ASSIGNED TASK
Within the data below, find the string "chart" and return each line where it occurs.

DATA FOR THIS TASK
►
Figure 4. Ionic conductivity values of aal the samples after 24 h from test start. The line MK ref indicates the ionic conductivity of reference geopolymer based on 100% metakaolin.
◄
►
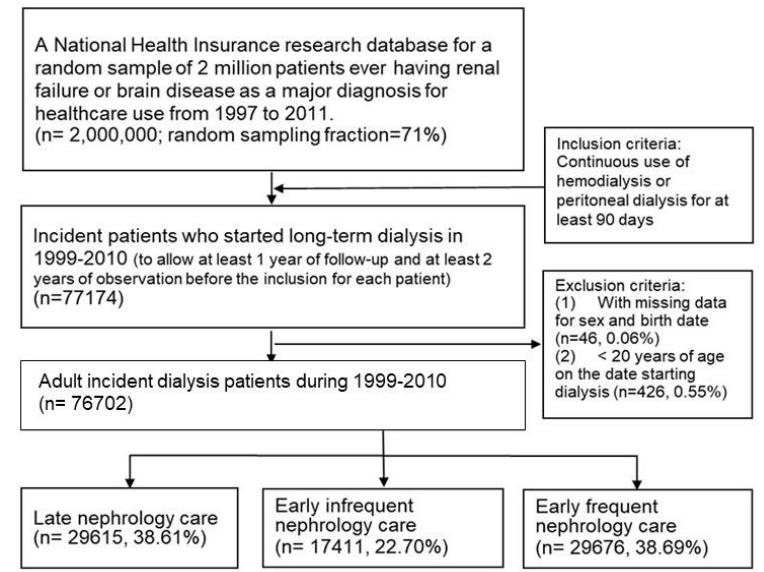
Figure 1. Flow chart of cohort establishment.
◄
►
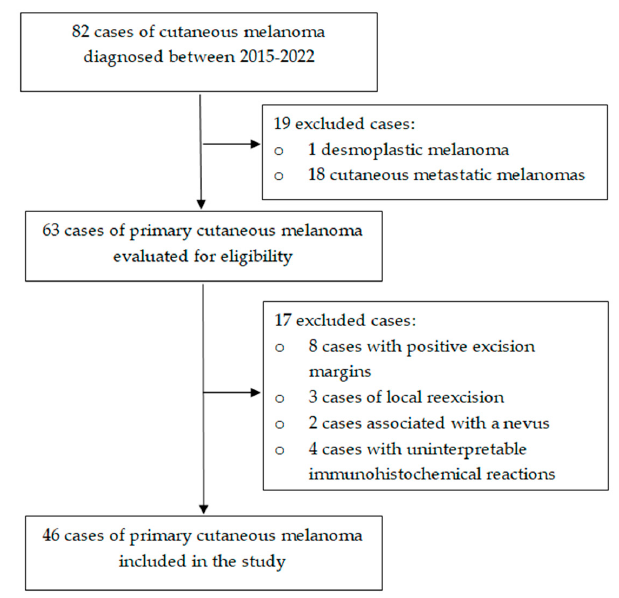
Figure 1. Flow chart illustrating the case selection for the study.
◄
WORKED SOLUTION
Figure 1. Flow chart of cohort establishment.
Figure 1. Flow chart illustrating the case selection for the study.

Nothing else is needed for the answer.